Podsumujmy wczorajszą dobę. Policjanci naszego garnizonu interweniowali ponad 251 razy, wylegitymowali 370 osób. W większości przypadków zgłaszano zakłócenia porządku i ciszy, awantury domowe i sąsiedzkie, spożywanie alkoholu na klatkach schodowych, kolizje drogowe, kradzieże sklepowe mające charakter wykroczenia. Były również czyny o charakterze przestępczym. Zatrzymano ośmiu podejrzanych. W ciągu dnia detektywi przesłuchiwali świadków i przedstawiali zarzuty ustalonym podejrzanym.



W ciągu całej wczorajszej doby w rejonie Gliwic i powiatu doszło do 13 kolizji, do których wezwano policję. Obyło się bez wypadków.
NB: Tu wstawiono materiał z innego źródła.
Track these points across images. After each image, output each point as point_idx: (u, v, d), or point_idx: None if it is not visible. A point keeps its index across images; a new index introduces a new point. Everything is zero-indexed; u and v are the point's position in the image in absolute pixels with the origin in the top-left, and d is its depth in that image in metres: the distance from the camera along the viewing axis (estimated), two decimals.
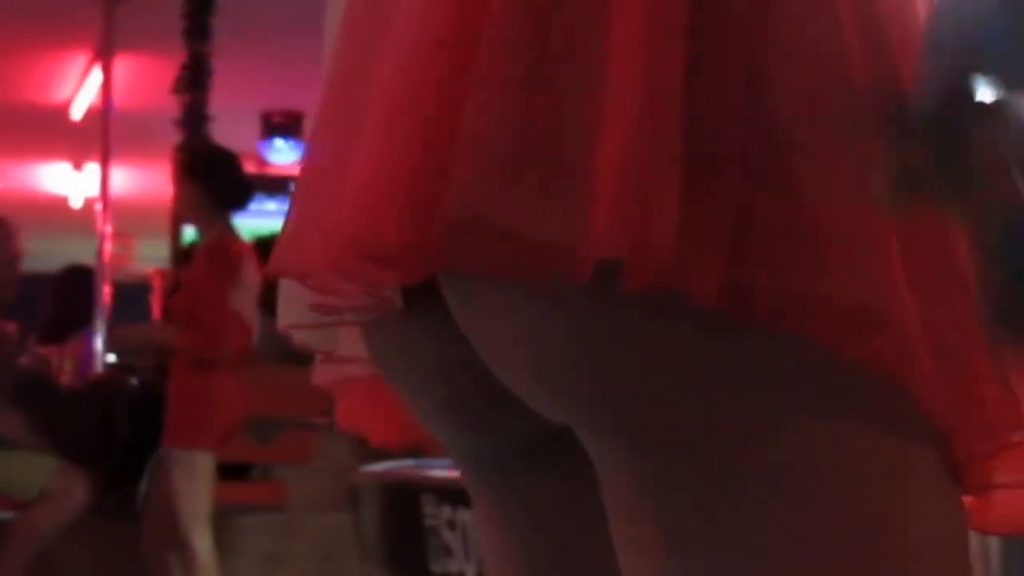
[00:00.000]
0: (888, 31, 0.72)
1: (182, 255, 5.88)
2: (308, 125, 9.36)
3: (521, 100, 0.66)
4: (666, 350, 0.68)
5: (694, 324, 0.67)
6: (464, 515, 3.03)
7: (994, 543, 1.87)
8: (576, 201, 0.64)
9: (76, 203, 10.94)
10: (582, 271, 0.64)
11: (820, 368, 0.69)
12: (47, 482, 4.79)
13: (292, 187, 0.87)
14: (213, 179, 4.55)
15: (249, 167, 9.91)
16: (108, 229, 7.02)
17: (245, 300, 4.51)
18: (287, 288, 0.90)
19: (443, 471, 3.41)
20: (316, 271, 0.76)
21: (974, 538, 0.78)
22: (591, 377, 0.70)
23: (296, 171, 0.84)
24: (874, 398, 0.70)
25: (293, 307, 0.88)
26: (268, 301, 4.90)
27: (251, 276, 4.51)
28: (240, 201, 4.65)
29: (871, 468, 0.70)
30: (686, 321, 0.67)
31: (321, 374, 1.01)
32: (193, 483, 4.44)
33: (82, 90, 8.81)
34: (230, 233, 4.59)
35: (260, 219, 9.53)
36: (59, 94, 9.02)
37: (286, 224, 0.78)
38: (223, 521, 5.02)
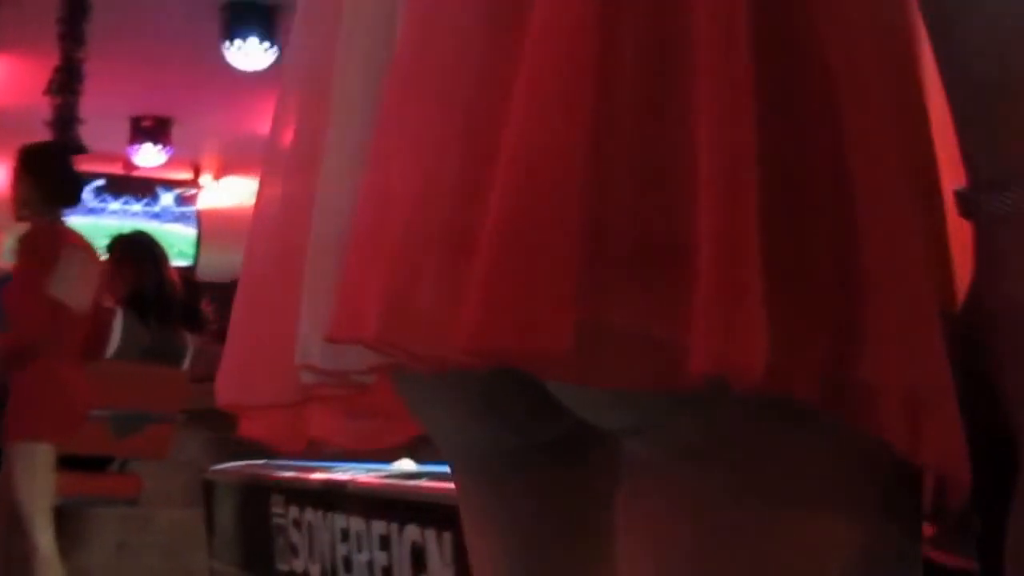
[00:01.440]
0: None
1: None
2: (176, 130, 9.50)
3: (633, 204, 0.66)
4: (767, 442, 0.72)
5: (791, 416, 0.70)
6: (310, 515, 3.05)
7: None
8: (681, 320, 0.64)
9: None
10: (694, 384, 0.64)
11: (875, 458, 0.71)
12: None
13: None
14: (44, 175, 4.54)
15: (117, 169, 9.99)
16: None
17: (73, 290, 4.44)
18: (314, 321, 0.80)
19: (293, 472, 3.40)
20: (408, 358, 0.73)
21: None
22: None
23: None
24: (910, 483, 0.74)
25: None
26: (134, 302, 4.93)
27: (78, 267, 4.48)
28: (71, 197, 4.64)
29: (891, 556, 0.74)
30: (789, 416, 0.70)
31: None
32: (33, 477, 4.38)
33: None
34: (57, 226, 4.55)
35: (125, 219, 9.70)
36: None
37: (343, 288, 0.72)
38: (79, 511, 5.04)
Około godziny 15.00 przy ul. Spółdzielczej funkcjonariusze z „dwójki” zatrzymali na gorącym uczynku 56-latka i jego 34-letniego kolegę, którzy postanowili wymierzyć „sprawiedliwość” znajomemu. Zaatakowali 35-latka i zaczęli go bić. Czyn ten przerwali policjanci.
Knurowscy detektywi wytypowali i zatrzymali 30-letnią kobietę trudniącą się kradzieżami sklepowymi. Podobnego zatrzymania dokonali policjanci z KMP Gliwice – namierzyli kradnącego w sklepach 23-letniego katowiczanina. Z kolei pracownicy ochrony jednej z sieci sklepów budowlanych ujęli podejrzanego o usiłowanie kradzieży elektronarzędzi i przekazali go stróżom prawa. Kryminalni są na tropie wspólników 37-latka z Zabrza.
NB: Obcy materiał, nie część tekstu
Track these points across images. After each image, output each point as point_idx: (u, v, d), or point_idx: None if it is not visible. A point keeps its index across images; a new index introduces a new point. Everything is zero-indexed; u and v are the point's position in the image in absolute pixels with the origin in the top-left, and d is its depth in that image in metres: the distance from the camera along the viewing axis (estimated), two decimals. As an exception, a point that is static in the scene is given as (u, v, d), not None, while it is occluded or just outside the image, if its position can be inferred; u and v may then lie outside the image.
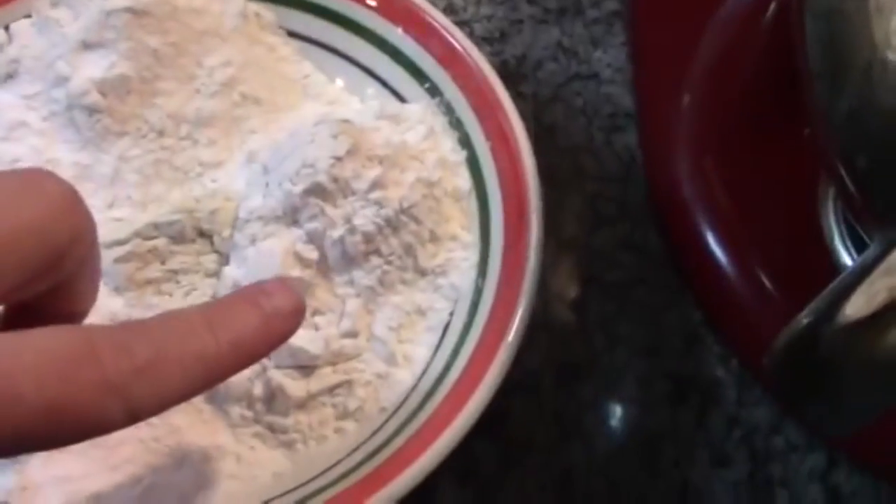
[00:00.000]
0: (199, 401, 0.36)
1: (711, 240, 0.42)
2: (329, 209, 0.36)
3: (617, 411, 0.40)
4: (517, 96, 0.44)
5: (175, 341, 0.26)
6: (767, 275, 0.40)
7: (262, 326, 0.28)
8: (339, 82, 0.42)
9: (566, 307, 0.42)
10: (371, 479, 0.31)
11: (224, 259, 0.37)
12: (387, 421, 0.35)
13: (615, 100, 0.47)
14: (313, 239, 0.36)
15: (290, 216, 0.36)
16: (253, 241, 0.36)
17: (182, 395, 0.26)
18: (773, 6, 0.45)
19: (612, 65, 0.48)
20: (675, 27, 0.48)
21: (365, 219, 0.36)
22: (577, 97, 0.47)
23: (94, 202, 0.38)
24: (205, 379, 0.27)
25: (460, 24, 0.46)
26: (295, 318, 0.30)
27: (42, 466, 0.33)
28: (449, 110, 0.40)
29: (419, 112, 0.40)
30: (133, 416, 0.25)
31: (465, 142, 0.39)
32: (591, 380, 0.40)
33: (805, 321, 0.26)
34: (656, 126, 0.46)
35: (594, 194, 0.45)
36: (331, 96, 0.42)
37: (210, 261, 0.37)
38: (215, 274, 0.37)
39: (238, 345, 0.27)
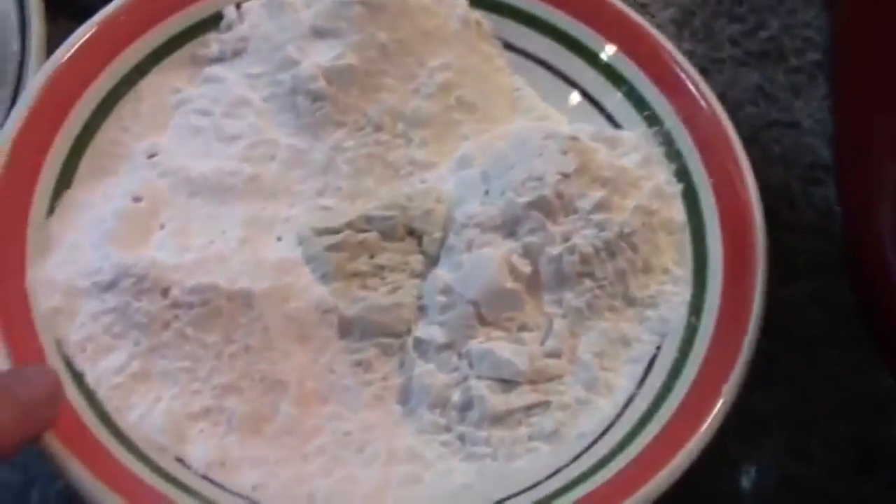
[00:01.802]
0: (390, 400, 0.35)
1: None
2: (550, 225, 0.35)
3: (799, 472, 0.39)
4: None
5: None
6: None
7: (21, 416, 0.28)
8: (569, 98, 0.42)
9: (754, 356, 0.41)
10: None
11: (431, 261, 0.37)
12: (587, 449, 0.34)
13: (815, 150, 0.46)
14: (529, 253, 0.35)
15: (509, 227, 0.36)
16: (469, 247, 0.36)
17: None
18: None
19: (812, 115, 0.47)
20: (880, 82, 0.47)
21: (584, 239, 0.35)
22: (775, 144, 0.46)
23: (304, 188, 0.38)
24: None
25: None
26: (54, 403, 0.30)
27: (239, 445, 0.33)
28: (667, 141, 0.39)
29: (634, 139, 0.39)
30: None
31: (683, 174, 0.38)
32: (774, 435, 0.39)
33: None
34: (857, 182, 0.45)
35: (788, 245, 0.43)
36: (540, 112, 0.42)
37: (417, 261, 0.37)
38: (420, 275, 0.37)
39: None
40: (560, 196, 0.35)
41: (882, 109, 0.45)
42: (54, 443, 0.30)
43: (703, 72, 0.48)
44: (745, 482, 0.38)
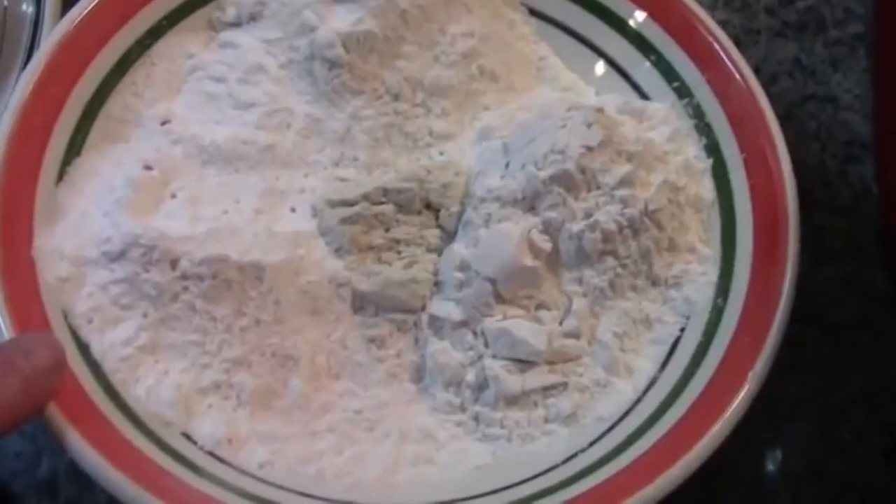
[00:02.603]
0: (404, 378, 0.35)
1: None
2: (571, 200, 0.34)
3: (827, 460, 0.37)
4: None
5: None
6: None
7: (23, 389, 0.27)
8: (596, 68, 0.40)
9: (781, 341, 0.40)
10: (601, 498, 0.29)
11: (447, 235, 0.36)
12: (606, 433, 0.32)
13: (853, 127, 0.44)
14: (549, 229, 0.34)
15: (529, 201, 0.34)
16: (487, 221, 0.34)
17: None
18: None
19: (851, 90, 0.45)
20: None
21: (608, 216, 0.34)
22: (811, 119, 0.44)
23: (320, 158, 0.37)
24: None
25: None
26: (57, 373, 0.29)
27: (248, 421, 0.33)
28: (697, 114, 0.38)
29: (664, 111, 0.38)
30: None
31: (713, 149, 0.37)
32: (803, 422, 0.38)
33: None
34: (896, 160, 0.43)
35: (821, 225, 0.42)
36: (565, 82, 0.40)
37: (433, 235, 0.36)
38: (437, 249, 0.36)
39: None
40: (583, 170, 0.34)
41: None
42: (56, 415, 0.29)
43: (738, 43, 0.45)
44: (771, 470, 0.37)
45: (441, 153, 0.38)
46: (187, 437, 0.32)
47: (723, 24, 0.46)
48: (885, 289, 0.40)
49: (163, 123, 0.37)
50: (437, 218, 0.36)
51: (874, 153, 0.43)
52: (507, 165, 0.35)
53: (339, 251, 0.35)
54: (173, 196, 0.35)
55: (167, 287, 0.33)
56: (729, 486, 0.36)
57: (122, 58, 0.37)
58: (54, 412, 0.29)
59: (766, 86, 0.44)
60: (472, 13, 0.39)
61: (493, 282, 0.34)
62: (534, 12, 0.41)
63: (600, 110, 0.35)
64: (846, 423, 0.38)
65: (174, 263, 0.33)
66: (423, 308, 0.35)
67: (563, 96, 0.40)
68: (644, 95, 0.39)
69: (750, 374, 0.31)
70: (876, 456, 0.37)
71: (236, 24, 0.39)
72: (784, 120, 0.44)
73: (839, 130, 0.44)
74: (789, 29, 0.46)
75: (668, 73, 0.38)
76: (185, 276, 0.33)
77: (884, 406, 0.38)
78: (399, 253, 0.35)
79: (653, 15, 0.39)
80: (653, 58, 0.39)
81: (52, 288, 0.33)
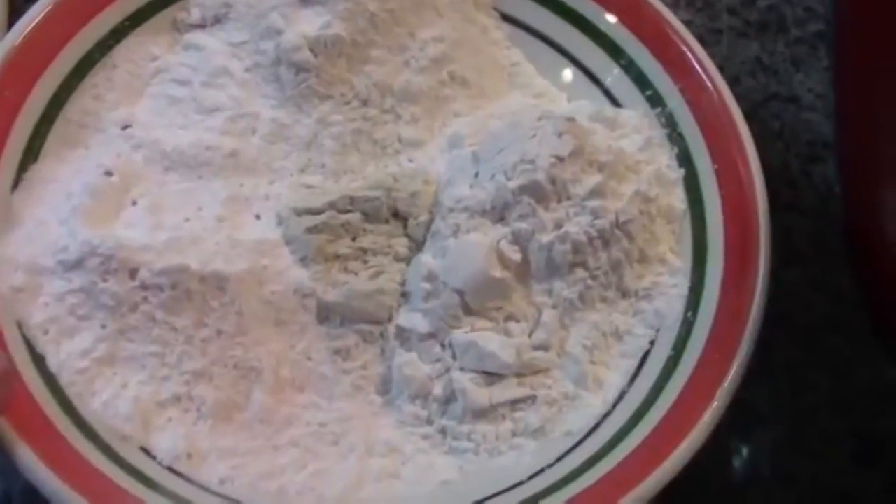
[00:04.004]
0: (370, 391, 0.34)
1: None
2: (541, 211, 0.33)
3: (797, 464, 0.37)
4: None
5: None
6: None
7: None
8: (566, 74, 0.40)
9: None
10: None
11: (416, 245, 0.35)
12: (574, 447, 0.32)
13: (815, 127, 0.44)
14: (518, 240, 0.34)
15: (499, 212, 0.34)
16: (456, 231, 0.34)
17: None
18: None
19: (813, 90, 0.45)
20: (887, 54, 0.44)
21: (578, 227, 0.33)
22: (774, 119, 0.44)
23: (286, 164, 0.37)
24: None
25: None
26: (5, 385, 0.28)
27: (208, 435, 0.32)
28: (670, 123, 0.37)
29: (636, 120, 0.37)
30: None
31: (685, 159, 0.37)
32: (772, 425, 0.37)
33: None
34: (859, 162, 0.42)
35: (787, 227, 0.41)
36: (538, 88, 0.40)
37: (401, 244, 0.35)
38: (405, 259, 0.35)
39: None
40: (553, 181, 0.33)
41: (886, 82, 0.43)
42: (7, 431, 0.28)
43: (701, 43, 0.45)
44: (740, 474, 0.37)
45: (410, 160, 0.37)
46: (146, 452, 0.31)
47: (686, 24, 0.45)
48: (852, 290, 0.40)
49: (124, 128, 0.36)
50: (405, 227, 0.35)
51: (836, 153, 0.43)
52: (476, 175, 0.35)
53: (304, 260, 0.34)
54: (134, 203, 0.34)
55: (126, 297, 0.32)
56: (698, 490, 0.35)
57: (83, 60, 0.37)
58: (5, 428, 0.28)
59: (730, 85, 0.44)
60: (443, 18, 0.39)
61: (461, 293, 0.33)
62: (506, 17, 0.41)
63: (571, 119, 0.34)
64: (815, 427, 0.37)
65: (133, 273, 0.32)
66: (390, 319, 0.34)
67: (535, 103, 0.39)
68: (616, 102, 0.39)
69: (718, 392, 0.30)
70: (845, 459, 0.37)
71: (201, 26, 0.38)
72: (747, 120, 0.43)
73: (802, 130, 0.44)
74: (751, 28, 0.46)
75: (640, 80, 0.38)
76: (144, 287, 0.32)
77: (852, 409, 0.38)
78: (366, 262, 0.35)
79: (623, 21, 0.38)
80: (623, 63, 0.38)
81: (7, 298, 0.32)
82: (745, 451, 0.37)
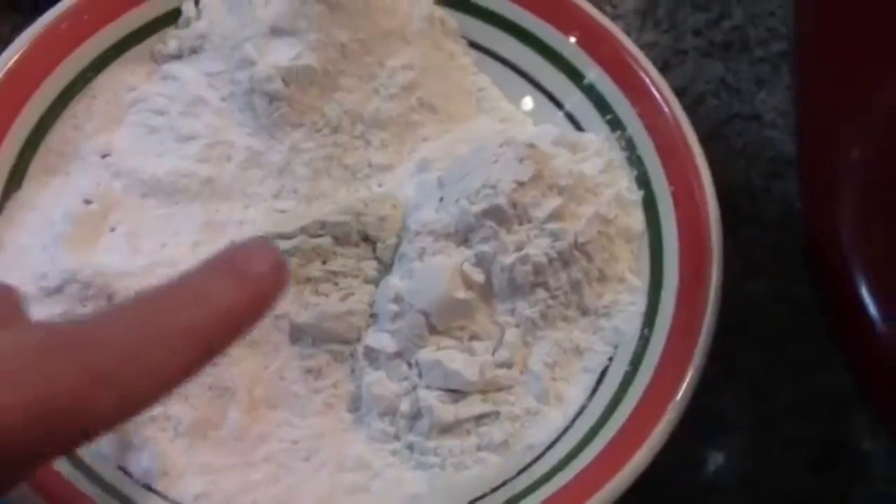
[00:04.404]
0: (341, 408, 0.35)
1: (868, 302, 0.39)
2: (503, 234, 0.35)
3: (759, 471, 0.39)
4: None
5: (161, 319, 0.25)
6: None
7: (248, 293, 0.26)
8: (527, 101, 0.41)
9: (711, 355, 0.41)
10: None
11: (384, 267, 0.37)
12: (535, 461, 0.33)
13: (777, 144, 0.45)
14: (482, 262, 0.35)
15: (463, 235, 0.35)
16: (421, 254, 0.35)
17: (178, 377, 0.25)
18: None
19: (776, 108, 0.46)
20: (845, 73, 0.46)
21: (538, 249, 0.35)
22: (737, 137, 0.45)
23: (260, 190, 0.38)
24: (200, 355, 0.25)
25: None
26: (280, 276, 0.27)
27: (184, 453, 0.33)
28: (630, 146, 0.39)
29: (597, 143, 0.39)
30: (129, 407, 0.24)
31: (643, 181, 0.38)
32: (733, 434, 0.39)
33: None
34: (819, 176, 0.44)
35: (749, 240, 0.43)
36: (505, 113, 0.41)
37: (370, 267, 0.36)
38: (374, 281, 0.36)
39: (226, 316, 0.26)
40: (514, 205, 0.35)
41: (843, 100, 0.45)
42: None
43: (666, 64, 0.47)
44: (703, 482, 0.38)
45: (380, 185, 0.39)
46: (123, 470, 0.32)
47: (651, 46, 0.47)
48: (811, 301, 0.41)
49: (103, 156, 0.38)
50: (374, 250, 0.37)
51: (797, 169, 0.45)
52: (441, 199, 0.36)
53: (277, 283, 0.36)
54: (112, 230, 0.36)
55: (104, 321, 0.33)
56: (662, 497, 0.37)
57: (64, 91, 0.38)
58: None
59: (694, 105, 0.46)
60: (411, 46, 0.40)
61: (426, 314, 0.34)
62: (473, 45, 0.42)
63: (532, 145, 0.36)
64: (776, 433, 0.39)
65: (111, 298, 0.33)
66: (360, 339, 0.35)
67: (501, 127, 0.40)
68: (579, 126, 0.40)
69: (669, 406, 0.32)
70: (805, 465, 0.38)
71: (178, 57, 0.40)
72: (711, 138, 0.45)
73: (764, 147, 0.45)
74: (715, 49, 0.47)
75: (600, 105, 0.39)
76: (122, 311, 0.33)
77: (812, 416, 0.39)
78: (336, 285, 0.36)
79: (584, 47, 0.40)
80: (585, 88, 0.40)
81: (-11, 323, 0.33)
82: (708, 458, 0.38)
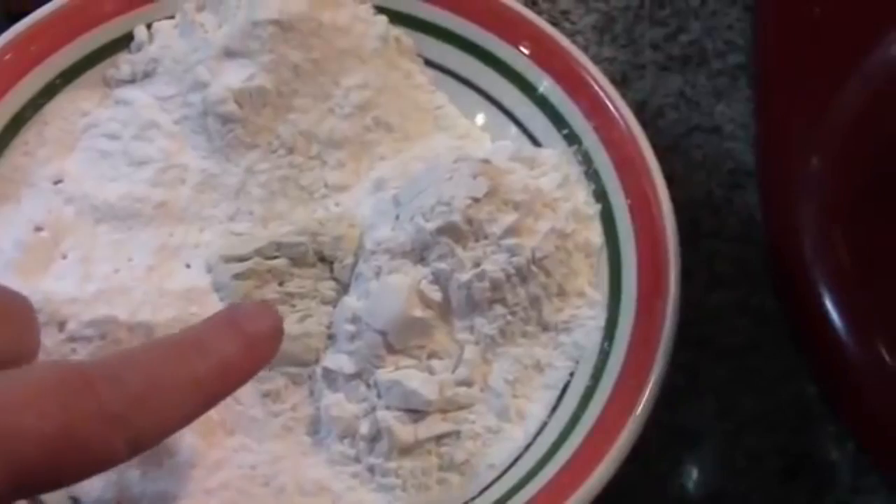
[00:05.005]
0: (299, 431, 0.35)
1: (832, 310, 0.39)
2: (459, 251, 0.34)
3: (725, 483, 0.38)
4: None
5: (168, 368, 0.26)
6: (892, 353, 0.37)
7: (246, 350, 0.28)
8: (480, 118, 0.41)
9: (676, 368, 0.41)
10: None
11: (342, 287, 0.36)
12: (496, 479, 0.33)
13: (737, 156, 0.45)
14: (439, 280, 0.35)
15: (418, 253, 0.35)
16: (378, 274, 0.35)
17: (179, 422, 0.27)
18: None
19: (735, 119, 0.46)
20: (804, 84, 0.46)
21: (495, 265, 0.34)
22: (697, 150, 0.45)
23: (216, 213, 0.38)
24: (200, 404, 0.27)
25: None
26: (275, 340, 0.30)
27: (140, 481, 0.32)
28: (586, 160, 0.38)
29: (555, 158, 0.39)
30: (135, 447, 0.25)
31: (601, 195, 0.38)
32: (699, 447, 0.39)
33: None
34: (779, 186, 0.44)
35: (711, 253, 0.43)
36: (462, 130, 0.41)
37: (327, 287, 0.36)
38: (332, 302, 0.36)
39: (226, 369, 0.28)
40: (470, 221, 0.34)
41: (801, 112, 0.45)
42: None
43: (625, 78, 0.47)
44: (670, 495, 0.38)
45: (337, 204, 0.38)
46: (74, 500, 0.32)
47: (610, 61, 0.47)
48: (775, 312, 0.41)
49: (55, 182, 0.37)
50: (331, 270, 0.36)
51: (757, 180, 0.45)
52: (397, 217, 0.36)
53: (232, 306, 0.35)
54: (64, 257, 0.35)
55: (54, 349, 0.33)
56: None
57: (15, 118, 0.38)
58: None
59: (654, 119, 0.46)
60: (366, 65, 0.40)
61: (383, 334, 0.34)
62: (429, 63, 0.42)
63: (486, 161, 0.36)
64: (742, 446, 0.39)
65: (61, 325, 0.33)
66: (318, 361, 0.35)
67: (459, 144, 0.40)
68: (536, 142, 0.40)
69: (630, 419, 0.31)
70: (772, 476, 0.38)
71: (131, 81, 0.39)
72: (671, 151, 0.45)
73: (724, 159, 0.45)
74: (674, 62, 0.48)
75: (556, 120, 0.39)
76: (72, 339, 0.33)
77: (778, 427, 0.39)
78: (293, 306, 0.36)
79: (538, 63, 0.40)
80: (540, 103, 0.40)
81: (-64, 354, 0.32)
82: (674, 472, 0.38)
Pyskowiccy mundurowi ujęli sprawcę uszkodzenia ciała 57-letniego mężczyzny. W Knurowie policyjny zmysł kazał policjantom dwa razy podjąć decyzję o legitymowaniu podejrzanie zachowujących się mężczyzn, dodajmy – w dwóch rożnych miejscach. Jak się okazało, legitymowani posiadali przy sobie narkotyki.
Wszystkie sprawy obwarowane są tajemnicą służbową, więc nie o wszystkim możemy informować. To tylko wycinek realizacji różnych policyjnych obowiązków.